* _Supplied material_
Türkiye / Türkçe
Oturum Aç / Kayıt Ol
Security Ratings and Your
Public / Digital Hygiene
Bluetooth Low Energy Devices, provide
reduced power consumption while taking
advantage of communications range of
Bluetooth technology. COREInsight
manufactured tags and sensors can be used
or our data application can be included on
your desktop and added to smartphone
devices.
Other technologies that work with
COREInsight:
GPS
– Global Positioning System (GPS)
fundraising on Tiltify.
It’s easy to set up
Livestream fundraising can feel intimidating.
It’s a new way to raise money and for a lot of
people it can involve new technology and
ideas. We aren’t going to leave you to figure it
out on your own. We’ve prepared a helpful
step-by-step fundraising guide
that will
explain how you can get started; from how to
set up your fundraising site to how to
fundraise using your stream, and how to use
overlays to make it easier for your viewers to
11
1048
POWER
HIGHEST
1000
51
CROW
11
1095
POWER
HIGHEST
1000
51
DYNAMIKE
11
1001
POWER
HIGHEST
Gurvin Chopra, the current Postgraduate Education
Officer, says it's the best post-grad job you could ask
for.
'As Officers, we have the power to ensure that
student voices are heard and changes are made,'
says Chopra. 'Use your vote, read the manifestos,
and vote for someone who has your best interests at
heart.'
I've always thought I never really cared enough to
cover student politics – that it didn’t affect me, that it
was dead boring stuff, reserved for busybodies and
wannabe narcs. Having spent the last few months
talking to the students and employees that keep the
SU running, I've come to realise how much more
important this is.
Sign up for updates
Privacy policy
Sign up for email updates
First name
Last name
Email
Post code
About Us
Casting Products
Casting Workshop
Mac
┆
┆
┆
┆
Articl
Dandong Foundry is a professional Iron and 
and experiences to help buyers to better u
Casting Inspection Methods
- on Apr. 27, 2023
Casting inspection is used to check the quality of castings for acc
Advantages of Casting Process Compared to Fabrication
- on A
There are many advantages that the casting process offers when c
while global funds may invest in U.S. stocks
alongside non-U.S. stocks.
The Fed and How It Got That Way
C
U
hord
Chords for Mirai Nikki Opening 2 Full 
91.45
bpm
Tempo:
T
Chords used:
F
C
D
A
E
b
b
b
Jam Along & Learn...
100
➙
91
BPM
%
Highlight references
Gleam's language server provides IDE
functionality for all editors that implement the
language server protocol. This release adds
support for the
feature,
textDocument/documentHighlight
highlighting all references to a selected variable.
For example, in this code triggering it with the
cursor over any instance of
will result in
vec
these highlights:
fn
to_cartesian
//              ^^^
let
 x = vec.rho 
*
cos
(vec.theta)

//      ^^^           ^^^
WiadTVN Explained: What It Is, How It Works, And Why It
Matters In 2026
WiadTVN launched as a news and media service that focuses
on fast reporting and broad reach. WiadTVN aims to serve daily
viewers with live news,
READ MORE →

* _Action item_
Return every line of the material above verbatim and in its original order.

* _Task response_
Türkiye / Türkçe
Oturum Aç / Kayıt Ol
Security Ratings and Your
Public / Digital Hygiene
Bluetooth Low Energy Devices, provide
reduced power consumption while taking
advantage of communications range of
Bluetooth technology. COREInsight
manufactured tags and sensors can be used
or our data application can be included on
your desktop and added to smartphone
devices.
Other technologies that work with
COREInsight:
GPS
– Global Positioning System (GPS)
fundraising on Tiltify.
It’s easy to set up
Livestream fundraising can feel intimidating.
It’s a new way to raise money and for a lot of
people it can involve new technology and
ideas. We aren’t going to leave you to figure it
out on your own. We’ve prepared a helpful
step-by-step fundraising guide
that will
explain how you can get started; from how to
set up your fundraising site to how to
fundraise using your stream, and how to use
overlays to make it easier for your viewers to
11
1048
POWER
HIGHEST
1000
51
CROW
11
1095
POWER
HIGHEST
1000
51
DYNAMIKE
11
1001
POWER
HIGHEST
Gurvin Chopra, the current Postgraduate Education
Officer, says it's the best post-grad job you could ask
for.
'As Officers, we have the power to ensure that
student voices are heard and changes are made,'
says Chopra. 'Use your vote, read the manifestos,
and vote for someone who has your best interests at
heart.'
I've always thought I never really cared enough to
cover student politics – that it didn’t affect me, that it
was dead boring stuff, reserved for busybodies and
wannabe narcs. Having spent the last few months
talking to the students and employees that keep the
SU running, I've come to realise how much more
important this is.
Sign up for updates
Privacy policy
Sign up for email updates
First name
Last name
Email
Post code
About Us
Casting Products
Casting Workshop
Mac
┆
┆
┆
┆
Articl
Dandong Foundry is a professional Iron and 
and experiences to help buyers to better u
Casting Inspection Methods
- on Apr. 27, 2023
Casting inspection is used to check the quality of castings for acc
Advantages of Casting Process Compared to Fabrication
- on A
There are many advantages that the casting process offers when c
while global funds may invest in U.S. stocks
alongside non-U.S. stocks.
The Fed and How It Got That Way
C
U
hord
Chords for Mirai Nikki Opening 2 Full 
91.45
bpm
Tempo:
T
Chords used:
F
C
D
A
E
b
b
b
Jam Along & Learn...
100
➙
91
BPM
%
Highlight references
Gleam's language server provides IDE
functionality for all editors that implement the
language server protocol. This release adds
support for the
feature,
textDocument/documentHighlight
highlighting all references to a selected variable.
For example, in this code triggering it with the
cursor over any instance of
will result in
vec
these highlights:
fn
to_cartesian
//              ^^^
let
 x = vec.rho 
*
cos
(vec.theta)

//      ^^^           ^^^
WiadTVN Explained: What It Is, How It Works, And Why It
Matters In 2026
WiadTVN launched as a news and media service that focuses
on fast reporting and broad reach. WiadTVN aims to serve daily
viewers with live news,
READ MORE →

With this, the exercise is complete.